What you are asked to do: Return the lines of the records from the line with "emerging (3)" up to and including the line with "Count the number of slices in the pie.", copied without any change.

Data excerpts:

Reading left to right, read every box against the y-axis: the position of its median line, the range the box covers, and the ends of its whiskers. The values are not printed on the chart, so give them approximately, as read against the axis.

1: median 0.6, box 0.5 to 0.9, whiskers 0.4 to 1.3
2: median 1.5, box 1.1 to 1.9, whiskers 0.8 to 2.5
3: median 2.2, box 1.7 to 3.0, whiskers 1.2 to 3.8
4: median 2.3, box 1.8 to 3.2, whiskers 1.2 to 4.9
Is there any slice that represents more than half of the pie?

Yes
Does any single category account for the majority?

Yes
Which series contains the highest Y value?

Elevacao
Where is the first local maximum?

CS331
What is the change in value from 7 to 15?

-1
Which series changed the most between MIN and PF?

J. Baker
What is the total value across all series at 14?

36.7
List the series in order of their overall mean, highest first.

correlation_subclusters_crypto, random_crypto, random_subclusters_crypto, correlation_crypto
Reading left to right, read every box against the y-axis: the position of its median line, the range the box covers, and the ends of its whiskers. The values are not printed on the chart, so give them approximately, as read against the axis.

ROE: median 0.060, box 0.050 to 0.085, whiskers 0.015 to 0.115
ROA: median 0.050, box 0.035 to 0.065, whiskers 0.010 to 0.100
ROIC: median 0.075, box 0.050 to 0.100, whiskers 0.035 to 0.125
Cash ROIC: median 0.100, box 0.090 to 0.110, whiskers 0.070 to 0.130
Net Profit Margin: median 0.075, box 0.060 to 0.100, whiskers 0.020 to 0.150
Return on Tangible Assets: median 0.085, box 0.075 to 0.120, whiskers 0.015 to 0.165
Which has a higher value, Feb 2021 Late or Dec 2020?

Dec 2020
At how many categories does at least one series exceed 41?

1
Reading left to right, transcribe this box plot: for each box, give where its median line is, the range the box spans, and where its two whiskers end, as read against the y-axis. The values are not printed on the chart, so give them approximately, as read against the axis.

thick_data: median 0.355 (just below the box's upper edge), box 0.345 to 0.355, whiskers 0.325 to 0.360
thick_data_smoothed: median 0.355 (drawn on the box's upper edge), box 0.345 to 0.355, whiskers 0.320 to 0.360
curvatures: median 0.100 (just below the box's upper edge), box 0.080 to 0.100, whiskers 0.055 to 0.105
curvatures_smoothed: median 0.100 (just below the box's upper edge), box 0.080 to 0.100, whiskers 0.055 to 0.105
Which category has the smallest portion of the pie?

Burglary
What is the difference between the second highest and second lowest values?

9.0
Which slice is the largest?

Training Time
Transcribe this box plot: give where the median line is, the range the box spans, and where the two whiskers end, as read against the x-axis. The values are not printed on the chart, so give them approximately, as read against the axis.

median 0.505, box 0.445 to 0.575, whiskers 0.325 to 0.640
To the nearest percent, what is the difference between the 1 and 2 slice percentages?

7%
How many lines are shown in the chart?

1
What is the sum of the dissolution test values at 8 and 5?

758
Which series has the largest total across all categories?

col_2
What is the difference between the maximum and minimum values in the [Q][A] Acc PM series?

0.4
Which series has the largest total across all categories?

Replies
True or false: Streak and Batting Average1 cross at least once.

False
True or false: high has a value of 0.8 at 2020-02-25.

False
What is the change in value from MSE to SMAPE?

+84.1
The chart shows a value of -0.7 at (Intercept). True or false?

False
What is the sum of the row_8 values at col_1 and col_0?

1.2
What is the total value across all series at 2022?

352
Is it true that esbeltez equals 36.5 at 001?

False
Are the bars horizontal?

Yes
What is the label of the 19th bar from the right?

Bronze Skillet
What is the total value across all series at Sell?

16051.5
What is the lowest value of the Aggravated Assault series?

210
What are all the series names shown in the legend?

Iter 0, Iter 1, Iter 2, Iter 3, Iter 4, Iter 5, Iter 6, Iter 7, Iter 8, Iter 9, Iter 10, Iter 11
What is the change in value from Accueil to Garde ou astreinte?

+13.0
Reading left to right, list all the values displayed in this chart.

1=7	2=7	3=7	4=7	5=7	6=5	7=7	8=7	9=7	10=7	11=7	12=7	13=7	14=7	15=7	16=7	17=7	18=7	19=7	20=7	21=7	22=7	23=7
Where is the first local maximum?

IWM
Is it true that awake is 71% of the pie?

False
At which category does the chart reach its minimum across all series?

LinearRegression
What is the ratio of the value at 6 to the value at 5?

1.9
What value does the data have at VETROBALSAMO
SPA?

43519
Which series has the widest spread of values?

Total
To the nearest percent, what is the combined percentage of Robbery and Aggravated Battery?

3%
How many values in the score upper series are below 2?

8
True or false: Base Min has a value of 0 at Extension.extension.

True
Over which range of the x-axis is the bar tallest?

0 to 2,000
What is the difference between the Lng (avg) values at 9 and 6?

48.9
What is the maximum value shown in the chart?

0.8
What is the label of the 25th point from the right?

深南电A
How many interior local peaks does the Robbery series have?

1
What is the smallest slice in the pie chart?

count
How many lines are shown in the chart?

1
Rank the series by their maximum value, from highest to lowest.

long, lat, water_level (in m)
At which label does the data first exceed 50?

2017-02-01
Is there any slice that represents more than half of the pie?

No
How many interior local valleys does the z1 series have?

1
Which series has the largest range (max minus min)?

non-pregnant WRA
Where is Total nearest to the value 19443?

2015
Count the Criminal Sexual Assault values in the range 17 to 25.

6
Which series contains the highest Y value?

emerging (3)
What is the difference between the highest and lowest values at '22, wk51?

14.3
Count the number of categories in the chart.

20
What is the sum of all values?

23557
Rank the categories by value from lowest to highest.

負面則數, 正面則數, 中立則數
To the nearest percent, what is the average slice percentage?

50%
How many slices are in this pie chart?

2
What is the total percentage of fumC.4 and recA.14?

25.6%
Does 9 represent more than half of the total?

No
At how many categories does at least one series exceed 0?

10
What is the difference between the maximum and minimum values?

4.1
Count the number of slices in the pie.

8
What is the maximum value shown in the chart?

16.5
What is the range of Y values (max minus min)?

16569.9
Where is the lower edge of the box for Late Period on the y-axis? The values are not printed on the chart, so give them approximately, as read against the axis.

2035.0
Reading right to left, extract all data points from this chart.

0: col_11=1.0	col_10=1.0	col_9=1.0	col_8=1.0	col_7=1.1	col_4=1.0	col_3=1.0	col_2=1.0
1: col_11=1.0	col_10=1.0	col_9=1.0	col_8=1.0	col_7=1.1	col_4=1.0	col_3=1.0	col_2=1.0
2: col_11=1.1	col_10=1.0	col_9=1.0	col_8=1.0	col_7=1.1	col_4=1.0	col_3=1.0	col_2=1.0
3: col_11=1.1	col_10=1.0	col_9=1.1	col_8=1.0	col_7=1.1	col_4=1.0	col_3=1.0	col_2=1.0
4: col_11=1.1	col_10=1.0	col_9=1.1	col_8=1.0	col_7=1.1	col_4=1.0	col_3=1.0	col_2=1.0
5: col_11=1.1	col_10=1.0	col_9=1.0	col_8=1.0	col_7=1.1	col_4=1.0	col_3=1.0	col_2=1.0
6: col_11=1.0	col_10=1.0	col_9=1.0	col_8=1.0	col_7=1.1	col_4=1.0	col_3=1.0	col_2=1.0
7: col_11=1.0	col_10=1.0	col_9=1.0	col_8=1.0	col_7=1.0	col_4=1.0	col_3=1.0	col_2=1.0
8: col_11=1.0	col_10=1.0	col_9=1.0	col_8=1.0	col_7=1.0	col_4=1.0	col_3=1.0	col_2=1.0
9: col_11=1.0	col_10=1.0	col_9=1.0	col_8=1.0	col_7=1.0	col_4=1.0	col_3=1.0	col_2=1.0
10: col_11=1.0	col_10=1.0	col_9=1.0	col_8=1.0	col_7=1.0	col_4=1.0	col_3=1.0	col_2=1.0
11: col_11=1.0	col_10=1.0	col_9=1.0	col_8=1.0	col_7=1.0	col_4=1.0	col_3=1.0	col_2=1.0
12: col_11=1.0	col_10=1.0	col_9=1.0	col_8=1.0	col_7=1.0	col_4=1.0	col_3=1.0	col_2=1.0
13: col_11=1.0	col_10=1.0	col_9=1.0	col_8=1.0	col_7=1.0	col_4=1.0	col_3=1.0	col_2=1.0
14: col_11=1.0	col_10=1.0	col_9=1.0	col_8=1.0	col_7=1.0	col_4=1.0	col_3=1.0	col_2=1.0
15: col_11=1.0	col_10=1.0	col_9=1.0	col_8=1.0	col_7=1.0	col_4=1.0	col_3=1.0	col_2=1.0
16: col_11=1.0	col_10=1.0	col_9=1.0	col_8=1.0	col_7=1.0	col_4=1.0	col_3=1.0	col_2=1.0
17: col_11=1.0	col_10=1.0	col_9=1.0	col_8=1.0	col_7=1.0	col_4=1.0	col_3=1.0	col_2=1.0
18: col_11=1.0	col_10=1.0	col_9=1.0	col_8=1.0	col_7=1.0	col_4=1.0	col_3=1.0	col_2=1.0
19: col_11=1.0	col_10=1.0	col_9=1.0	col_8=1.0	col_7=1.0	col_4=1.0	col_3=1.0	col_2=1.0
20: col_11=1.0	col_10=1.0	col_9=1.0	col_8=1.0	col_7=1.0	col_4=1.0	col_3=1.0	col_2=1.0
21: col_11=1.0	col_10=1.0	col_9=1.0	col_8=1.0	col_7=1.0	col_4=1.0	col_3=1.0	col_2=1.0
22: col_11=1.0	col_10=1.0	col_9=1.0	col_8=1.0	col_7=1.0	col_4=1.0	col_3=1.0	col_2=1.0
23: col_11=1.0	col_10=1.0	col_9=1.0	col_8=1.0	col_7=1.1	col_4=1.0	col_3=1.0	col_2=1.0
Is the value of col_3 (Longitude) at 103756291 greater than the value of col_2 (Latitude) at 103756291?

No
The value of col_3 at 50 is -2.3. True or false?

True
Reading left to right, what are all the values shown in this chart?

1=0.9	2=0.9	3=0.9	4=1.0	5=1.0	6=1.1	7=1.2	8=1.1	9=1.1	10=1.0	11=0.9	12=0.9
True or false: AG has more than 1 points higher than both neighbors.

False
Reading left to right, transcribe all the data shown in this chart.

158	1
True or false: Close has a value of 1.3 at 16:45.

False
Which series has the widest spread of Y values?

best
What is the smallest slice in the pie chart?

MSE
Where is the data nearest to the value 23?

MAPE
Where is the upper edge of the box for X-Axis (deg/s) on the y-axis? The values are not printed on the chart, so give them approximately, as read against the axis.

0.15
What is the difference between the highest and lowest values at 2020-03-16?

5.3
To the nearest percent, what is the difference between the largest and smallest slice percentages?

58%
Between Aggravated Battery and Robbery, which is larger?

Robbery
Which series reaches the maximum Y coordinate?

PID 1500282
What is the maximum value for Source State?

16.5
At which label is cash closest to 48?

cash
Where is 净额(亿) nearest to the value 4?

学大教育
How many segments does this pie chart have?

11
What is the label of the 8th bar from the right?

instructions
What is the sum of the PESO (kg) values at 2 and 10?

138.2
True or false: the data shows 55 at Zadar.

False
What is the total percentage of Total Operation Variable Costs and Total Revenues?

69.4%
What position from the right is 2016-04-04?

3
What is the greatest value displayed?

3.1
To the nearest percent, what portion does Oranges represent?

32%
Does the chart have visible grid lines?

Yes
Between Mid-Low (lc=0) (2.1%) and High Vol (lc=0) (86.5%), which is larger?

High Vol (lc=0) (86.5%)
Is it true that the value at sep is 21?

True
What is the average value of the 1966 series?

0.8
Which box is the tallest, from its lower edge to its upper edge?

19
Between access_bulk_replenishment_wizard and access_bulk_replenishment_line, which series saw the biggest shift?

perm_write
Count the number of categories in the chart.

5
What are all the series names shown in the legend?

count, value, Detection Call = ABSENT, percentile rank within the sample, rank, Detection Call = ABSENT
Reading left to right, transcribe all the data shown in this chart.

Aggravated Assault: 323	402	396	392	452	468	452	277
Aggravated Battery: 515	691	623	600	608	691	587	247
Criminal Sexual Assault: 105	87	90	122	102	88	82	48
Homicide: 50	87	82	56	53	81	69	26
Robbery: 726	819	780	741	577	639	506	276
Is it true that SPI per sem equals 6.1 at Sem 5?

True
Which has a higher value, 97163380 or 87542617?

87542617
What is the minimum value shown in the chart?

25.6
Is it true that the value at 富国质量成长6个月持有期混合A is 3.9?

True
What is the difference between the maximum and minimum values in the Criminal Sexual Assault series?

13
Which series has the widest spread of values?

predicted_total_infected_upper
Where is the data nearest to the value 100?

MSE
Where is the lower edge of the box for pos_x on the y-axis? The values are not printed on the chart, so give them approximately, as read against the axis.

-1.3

Your response:
emerging (3)
What is the difference between the highest and lowest values at '22, wk51?

14.3
Count the number of categories in the chart.

20
What is the sum of all values?

23557
Rank the categories by value from lowest to highest.

負面則數, 正面則數, 中立則數
To the nearest percent, what is the average slice percentage?

50%
How many slices are in this pie chart?

2
What is the total percentage of fumC.4 and recA.14?

25.6%
Does 9 represent more than half of the total?

No
At how many categories does at least one series exceed 0?

10
What is the difference between the maximum and minimum values?

4.1
Count the number of slices in the pie.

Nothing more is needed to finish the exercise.